掌裂兰  转到中国兰科植物志

Dactylorhiza hatagirea  分类来源:中国植物志

SYN 注:学名已修订,接受名为Dactylorhiza hatagirea。

掌裂兰

Orchis hatagirea D. Don, Prodr. Fl. Nepal. 23. 1825.

Plants slender to robust, 10-40 cm tall. Tubers palmately 3-5-lobed. Stem erect, stout, hollow in robust plants, with 2 or 3 tubular sheaths at base, 3-6-leaved. Leaves erect or spreading, clustered and subopposite near base of stem, widely spaced and alternate above, green, not spotted, oblong to linear-lanceolate, (5-)8-15 × 0.8-3 cm, apex obtuse or acuminate. Rachis 2-15 cm, subdensely several to densely many flowered; floral bracts lanceolate, basal ones to 4 cm, becoming smaller above, exceeding ovary, apex acuminate. Flowers not secund, lilac to purplish rose, medium-sized; ovary and pedicel 8-14 mm. Sepals and petals lilac or purplish rose; dorsal sepal erect, ovate-oblong, concave, 5.5-7(-9) × 3-4 mm, 3-veined, apex obtuse; lateral sepals ovate-lanceolate to ovate-oblong, oblique, 6-8(-9.5) × 4-5 mm, 3-5-veined, apex obtuse. Petals erect, forming a hood with dorsal sepal, ovate-lanceolate, slightly oblique, 5.5-7 × 3-5 mm, 2- or 3-veined, apex obtuse; lip ovate to suborbicular, 6-9 × 6-10 mm, usually slightly broader than long, base spurred, margin entire to shallowly 3-lobed toward apex, margin slightly crenulate, apex or mid-lobe obtuse, disk minutely papillose, purplish red to rose, sometimes whitish toward base with a spoon-shaped patch of dark purple spots or lines; spur pendulous, ± straight to slightly curved forward, cylindric to conic, to 12 mm, equaling to slightly shorter than ovary, apex obtuse. Fl. Jun-Aug. 2n = 40, 80.
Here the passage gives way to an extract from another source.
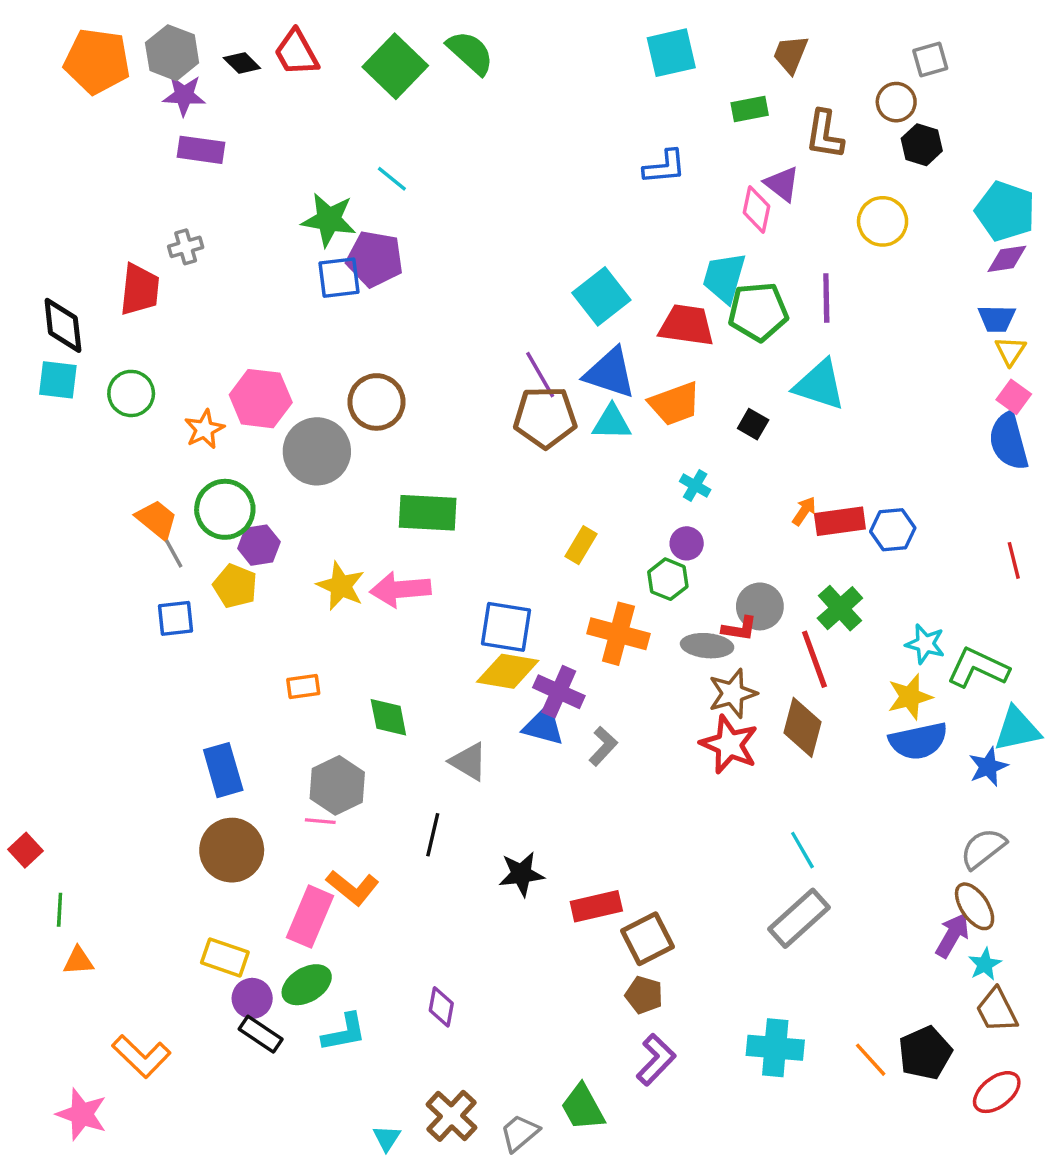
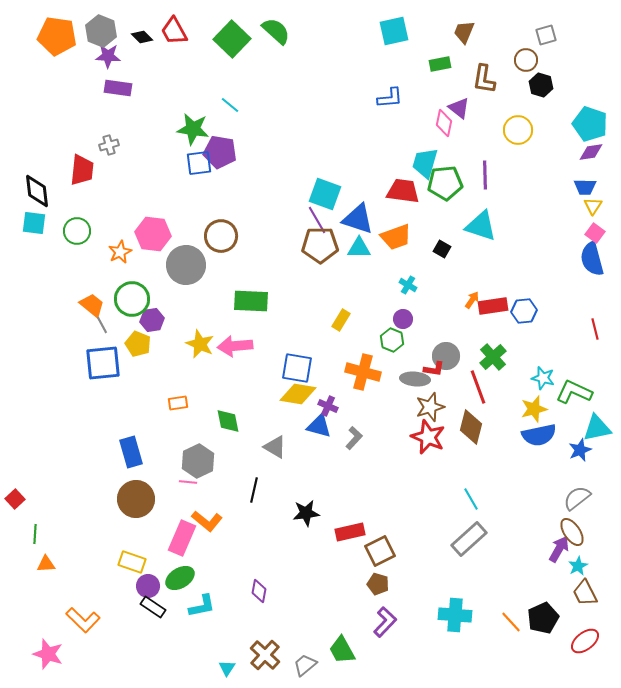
cyan square: (601, 296) -> (325, 194), moved, turned -32
blue square: (175, 618) -> (103, 363), size x1.6
purple cross: (559, 692) -> (328, 406), size x0.7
Shrubby slopes, grasslands along ravines; 600-4100 m. Gansu, Heilongjiang, Jilin, Nei Mongol, Ningxia, Qinghai, W Sichuan, Xinjiang, E Xizang [Bhutan, Kashmir, Mongolia, Nepal, Pakistan].

This entity has been widely known as Dactylorhiza latifolia (Linnaeus) Soó, a name that can no longer be used because its basionym, Orchis latifolia Linnaeus, has been rejected outright (see Vienna Code, p. 477). In Europe, the name D. latifolia has been applied in the sense of what is now generally known as D. incarnata. We regard D. hatagirea as an Asian species that is taxonomically distinct from D. incarnata.